Hard Money Lenders

Introduction

A loan from a Hard Money Lender is most often used for the purchase of real estate but the loan can also be taken out to refinance, renovate or develop property. A hard money lender is an alternative to banks and financial companies, and gives a loan secured by real estate. Hard money loans are common among real estate investors in the United States and Canada.

What Is a Hard Money Lender?

A hard money lender makes short term loans to real estate investors. Hard money lenders are so-called because the funding is backed by a ‘hard' asset, usually property. The loan is more expensive with a higher interest rate than most other lenders, but the loan is provided quickly, requiring fewer documents. The loan is usually from 6 months up to three years.

The loan is never for 100% of the purchase price; instead, a sufficient down payment, or equity in the property, is required – typically 25% or 30% for residential real estate and 30% up to 40% for commercial property. As previously mentioned, these loans are asset-based (secured by real property), and do not depend on a borrower’s creditworthiness. If the borrower is unable to repay the loan, the asset will be taken by the lender.

Some lenders will demand the value of the collateral (the asset) be higher than the amount of the loan in order to reduce their risk in the transaction. This higher amount of collateral gives the lender a sense of protection.

When A Hard Money Loan Is Used

Hard money loans are utilized for short-term financing; often when you require fast funds and have no hope getting a traditional loan. A hard money loan enables a borrower to buy real estate very quickly, often before the property is offered on the open market. Also, less documentation is required.  Moreover, a hard money loan is a flexible loan, and you can often, depending on your situation, negotiate the payment schedule plus other features.

Paperwork Involved

  • Deed of Trust

A trustee is assigned to take possession of the property deed during the period of the loan. This ensures the lender and the borrower comply to the terms in the loan agreement. When the loan is fully paid, the trustee turns over the deed to the buyer.

  • Promissory Note

The note documents the borrower's promise to pay a specific amount on specific dates as agreed. It also contains the rules that the trustee has to follow on behalf of both parties.

  • Loan Agreement

A document providing an overview of the agreement. Information about the property in question, amount of the loan, interest rate, term of the loan, and consequences if payments aren’t made.

  • HUD Closing Statement

A federally required document outlining all costs and fees associated with the property purchase, including all fees to be paid at closing.

  • Personal Guarantee

Considered optional but often required for a hard money loan. Details the agreement between the borrower and lender that collateral for the loan will become the property of the lender if full payment  is not made.

How To Find A Lender

Search Online – Type “hard money loans” or “hard money lenders” for your town/area into your browser and check through the results.

Real Estate Investment Clubs – Many towns and suburbs have investment clubs.

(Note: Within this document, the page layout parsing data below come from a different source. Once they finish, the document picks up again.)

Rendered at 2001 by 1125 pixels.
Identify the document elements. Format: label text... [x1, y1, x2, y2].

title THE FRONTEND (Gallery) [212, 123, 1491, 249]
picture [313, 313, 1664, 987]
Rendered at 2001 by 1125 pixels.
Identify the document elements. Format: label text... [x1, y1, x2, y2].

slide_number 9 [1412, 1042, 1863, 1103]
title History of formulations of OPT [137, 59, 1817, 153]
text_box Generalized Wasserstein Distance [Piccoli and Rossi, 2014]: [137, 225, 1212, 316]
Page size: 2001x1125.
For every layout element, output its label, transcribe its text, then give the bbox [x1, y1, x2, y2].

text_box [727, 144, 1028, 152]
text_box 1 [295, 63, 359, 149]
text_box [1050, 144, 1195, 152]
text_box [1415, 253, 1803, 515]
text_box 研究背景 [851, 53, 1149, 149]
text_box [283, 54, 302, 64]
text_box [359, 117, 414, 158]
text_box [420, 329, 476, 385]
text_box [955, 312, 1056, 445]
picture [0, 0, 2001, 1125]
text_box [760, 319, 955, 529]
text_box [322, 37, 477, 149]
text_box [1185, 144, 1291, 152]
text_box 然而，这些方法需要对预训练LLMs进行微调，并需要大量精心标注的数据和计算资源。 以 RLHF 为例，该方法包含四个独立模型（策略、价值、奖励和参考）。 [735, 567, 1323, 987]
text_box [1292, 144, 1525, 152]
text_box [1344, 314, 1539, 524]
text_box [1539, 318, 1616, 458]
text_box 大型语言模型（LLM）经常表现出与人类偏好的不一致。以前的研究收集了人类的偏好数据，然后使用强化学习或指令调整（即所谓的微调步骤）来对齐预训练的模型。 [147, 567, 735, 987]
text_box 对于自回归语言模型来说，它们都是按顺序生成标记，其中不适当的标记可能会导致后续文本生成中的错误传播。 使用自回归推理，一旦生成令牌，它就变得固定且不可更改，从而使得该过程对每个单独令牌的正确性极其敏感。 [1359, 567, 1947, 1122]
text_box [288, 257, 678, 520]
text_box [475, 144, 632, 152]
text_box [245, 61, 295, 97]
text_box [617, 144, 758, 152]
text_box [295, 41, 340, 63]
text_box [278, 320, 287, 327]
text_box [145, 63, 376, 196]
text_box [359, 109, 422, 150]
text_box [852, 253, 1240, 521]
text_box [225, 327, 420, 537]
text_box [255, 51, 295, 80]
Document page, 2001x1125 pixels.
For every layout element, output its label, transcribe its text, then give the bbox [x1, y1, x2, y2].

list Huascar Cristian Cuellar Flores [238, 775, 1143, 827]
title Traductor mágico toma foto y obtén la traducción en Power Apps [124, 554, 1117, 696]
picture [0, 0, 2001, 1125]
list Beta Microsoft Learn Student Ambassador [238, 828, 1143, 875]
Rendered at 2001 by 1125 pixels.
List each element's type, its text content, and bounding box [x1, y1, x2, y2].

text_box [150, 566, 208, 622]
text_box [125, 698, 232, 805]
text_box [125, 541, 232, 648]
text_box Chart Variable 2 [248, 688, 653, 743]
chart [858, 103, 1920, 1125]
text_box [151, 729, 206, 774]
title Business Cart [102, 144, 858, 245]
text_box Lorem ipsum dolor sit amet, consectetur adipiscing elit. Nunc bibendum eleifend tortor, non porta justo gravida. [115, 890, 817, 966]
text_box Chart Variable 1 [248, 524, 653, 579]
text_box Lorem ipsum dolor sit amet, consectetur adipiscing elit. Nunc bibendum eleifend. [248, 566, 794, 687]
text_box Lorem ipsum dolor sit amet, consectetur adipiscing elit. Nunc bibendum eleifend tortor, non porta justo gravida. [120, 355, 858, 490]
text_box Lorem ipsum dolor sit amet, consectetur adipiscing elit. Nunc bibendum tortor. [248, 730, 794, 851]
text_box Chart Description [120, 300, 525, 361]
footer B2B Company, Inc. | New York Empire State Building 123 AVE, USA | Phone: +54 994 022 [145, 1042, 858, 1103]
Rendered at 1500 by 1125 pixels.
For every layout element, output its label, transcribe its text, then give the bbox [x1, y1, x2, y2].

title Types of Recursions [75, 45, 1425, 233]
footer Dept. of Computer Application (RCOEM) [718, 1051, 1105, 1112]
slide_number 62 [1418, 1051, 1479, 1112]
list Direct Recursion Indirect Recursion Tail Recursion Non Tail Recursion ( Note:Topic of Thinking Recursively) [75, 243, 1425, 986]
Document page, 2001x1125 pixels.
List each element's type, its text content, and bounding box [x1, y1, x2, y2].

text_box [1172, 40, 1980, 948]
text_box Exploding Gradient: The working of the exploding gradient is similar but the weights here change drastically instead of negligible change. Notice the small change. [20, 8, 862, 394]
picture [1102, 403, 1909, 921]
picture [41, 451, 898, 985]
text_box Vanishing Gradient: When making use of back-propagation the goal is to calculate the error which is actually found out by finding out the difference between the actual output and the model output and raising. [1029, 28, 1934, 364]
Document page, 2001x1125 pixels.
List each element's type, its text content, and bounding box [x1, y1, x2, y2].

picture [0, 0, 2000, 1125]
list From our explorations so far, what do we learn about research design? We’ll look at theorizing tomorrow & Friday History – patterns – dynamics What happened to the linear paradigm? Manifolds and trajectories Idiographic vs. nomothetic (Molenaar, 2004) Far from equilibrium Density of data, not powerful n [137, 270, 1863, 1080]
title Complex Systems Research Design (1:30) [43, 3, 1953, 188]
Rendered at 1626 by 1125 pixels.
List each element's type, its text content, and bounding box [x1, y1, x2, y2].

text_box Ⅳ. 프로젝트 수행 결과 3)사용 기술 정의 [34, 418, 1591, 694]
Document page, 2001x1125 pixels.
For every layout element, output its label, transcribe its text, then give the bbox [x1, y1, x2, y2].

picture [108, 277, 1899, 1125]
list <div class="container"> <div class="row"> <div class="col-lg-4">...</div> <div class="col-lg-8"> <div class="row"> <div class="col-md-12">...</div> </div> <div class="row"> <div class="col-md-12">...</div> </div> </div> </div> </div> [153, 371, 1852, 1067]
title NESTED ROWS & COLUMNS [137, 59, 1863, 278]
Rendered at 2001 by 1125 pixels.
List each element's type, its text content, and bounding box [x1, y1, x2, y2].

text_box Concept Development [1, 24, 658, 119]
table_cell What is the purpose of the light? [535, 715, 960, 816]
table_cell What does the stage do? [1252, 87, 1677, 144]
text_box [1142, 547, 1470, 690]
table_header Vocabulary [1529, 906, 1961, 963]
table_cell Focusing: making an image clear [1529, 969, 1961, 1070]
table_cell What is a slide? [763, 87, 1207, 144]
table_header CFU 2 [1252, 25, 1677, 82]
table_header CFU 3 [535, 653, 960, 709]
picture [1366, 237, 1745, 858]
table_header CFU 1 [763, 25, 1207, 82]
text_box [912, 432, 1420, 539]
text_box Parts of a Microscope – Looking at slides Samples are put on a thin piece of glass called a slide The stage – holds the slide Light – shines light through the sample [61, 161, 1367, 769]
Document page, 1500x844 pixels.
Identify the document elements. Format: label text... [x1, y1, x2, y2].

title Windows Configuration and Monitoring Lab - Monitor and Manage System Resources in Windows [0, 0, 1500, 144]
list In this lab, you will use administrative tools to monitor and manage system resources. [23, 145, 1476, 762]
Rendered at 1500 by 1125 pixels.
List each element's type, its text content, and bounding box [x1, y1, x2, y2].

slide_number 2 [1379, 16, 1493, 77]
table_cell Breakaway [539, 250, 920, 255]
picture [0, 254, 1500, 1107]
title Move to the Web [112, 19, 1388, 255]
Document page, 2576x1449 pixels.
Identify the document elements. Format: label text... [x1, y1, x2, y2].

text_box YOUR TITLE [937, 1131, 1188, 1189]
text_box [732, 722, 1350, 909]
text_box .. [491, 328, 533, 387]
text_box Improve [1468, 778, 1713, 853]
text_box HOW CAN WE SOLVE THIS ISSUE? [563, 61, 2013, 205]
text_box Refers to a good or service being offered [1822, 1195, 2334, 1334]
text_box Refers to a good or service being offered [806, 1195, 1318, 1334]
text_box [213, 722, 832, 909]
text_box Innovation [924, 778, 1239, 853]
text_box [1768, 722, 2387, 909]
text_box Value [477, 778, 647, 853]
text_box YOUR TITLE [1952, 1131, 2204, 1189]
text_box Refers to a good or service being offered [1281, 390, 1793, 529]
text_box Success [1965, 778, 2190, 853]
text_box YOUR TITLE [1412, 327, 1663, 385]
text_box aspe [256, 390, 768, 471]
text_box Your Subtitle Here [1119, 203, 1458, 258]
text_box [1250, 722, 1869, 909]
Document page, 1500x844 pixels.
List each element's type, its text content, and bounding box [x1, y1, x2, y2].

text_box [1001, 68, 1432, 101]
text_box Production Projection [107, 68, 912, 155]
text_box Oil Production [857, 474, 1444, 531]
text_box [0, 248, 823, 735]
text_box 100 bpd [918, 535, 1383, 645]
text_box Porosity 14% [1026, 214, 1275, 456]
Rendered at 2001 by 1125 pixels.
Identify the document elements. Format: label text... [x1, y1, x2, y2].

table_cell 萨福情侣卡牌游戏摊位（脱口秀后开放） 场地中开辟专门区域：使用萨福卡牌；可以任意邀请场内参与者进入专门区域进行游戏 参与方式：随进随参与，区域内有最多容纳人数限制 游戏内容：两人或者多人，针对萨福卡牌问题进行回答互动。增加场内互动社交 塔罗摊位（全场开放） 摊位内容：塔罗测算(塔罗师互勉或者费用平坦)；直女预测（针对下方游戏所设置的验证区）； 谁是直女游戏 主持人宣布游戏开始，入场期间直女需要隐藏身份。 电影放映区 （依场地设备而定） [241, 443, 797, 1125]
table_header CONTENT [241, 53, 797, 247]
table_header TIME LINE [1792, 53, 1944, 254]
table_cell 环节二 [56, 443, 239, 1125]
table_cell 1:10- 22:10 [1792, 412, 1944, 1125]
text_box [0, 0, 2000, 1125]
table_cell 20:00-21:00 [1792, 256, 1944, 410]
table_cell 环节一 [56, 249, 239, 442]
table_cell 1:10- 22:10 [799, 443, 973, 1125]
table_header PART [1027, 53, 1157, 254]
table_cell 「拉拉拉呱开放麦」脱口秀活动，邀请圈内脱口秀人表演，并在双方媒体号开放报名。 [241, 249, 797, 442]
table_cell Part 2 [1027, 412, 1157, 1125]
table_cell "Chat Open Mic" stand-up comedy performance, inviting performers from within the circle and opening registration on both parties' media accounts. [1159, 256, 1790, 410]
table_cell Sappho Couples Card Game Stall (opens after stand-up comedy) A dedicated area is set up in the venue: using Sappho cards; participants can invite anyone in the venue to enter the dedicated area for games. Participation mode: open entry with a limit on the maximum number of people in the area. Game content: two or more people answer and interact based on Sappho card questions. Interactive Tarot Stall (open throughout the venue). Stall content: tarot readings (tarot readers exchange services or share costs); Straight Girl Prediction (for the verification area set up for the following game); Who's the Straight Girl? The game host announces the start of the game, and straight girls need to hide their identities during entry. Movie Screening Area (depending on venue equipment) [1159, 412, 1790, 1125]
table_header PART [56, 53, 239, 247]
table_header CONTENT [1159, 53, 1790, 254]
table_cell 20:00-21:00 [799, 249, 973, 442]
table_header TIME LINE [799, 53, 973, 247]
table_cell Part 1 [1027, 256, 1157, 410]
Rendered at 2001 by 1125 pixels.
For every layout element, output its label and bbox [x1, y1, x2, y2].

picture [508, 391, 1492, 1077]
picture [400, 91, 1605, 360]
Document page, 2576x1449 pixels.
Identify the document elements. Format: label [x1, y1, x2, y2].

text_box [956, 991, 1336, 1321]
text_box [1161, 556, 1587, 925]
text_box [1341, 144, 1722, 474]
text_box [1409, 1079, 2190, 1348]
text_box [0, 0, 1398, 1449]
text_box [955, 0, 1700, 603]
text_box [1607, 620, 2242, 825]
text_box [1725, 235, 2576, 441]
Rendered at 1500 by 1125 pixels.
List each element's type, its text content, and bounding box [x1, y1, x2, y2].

You can also search for clubs on Facebook.

Real Estate Agents and Brokers – They may be aware of where to contact a hard money lender.  

CPA’s and Attorneys – A hard money lender may be a client of theirs.

Borrowers will often develop a good relationship with a hard money lender and return to the same lender when they need short term money for the purchase of real estate.

Conclusion

With their high interest rates and high down payments, a hard money lender will often be the last resort for a newcomer to property investing. But if you only need money for a short period of time eg to buy a house, or fix and flip, then a hard money loan could be right for you. If a borrower is realistic about their situation, having done their sums accurately, and knowing they can repay the loan on time, such a loan to secure a good investment can be well worth the extra cost.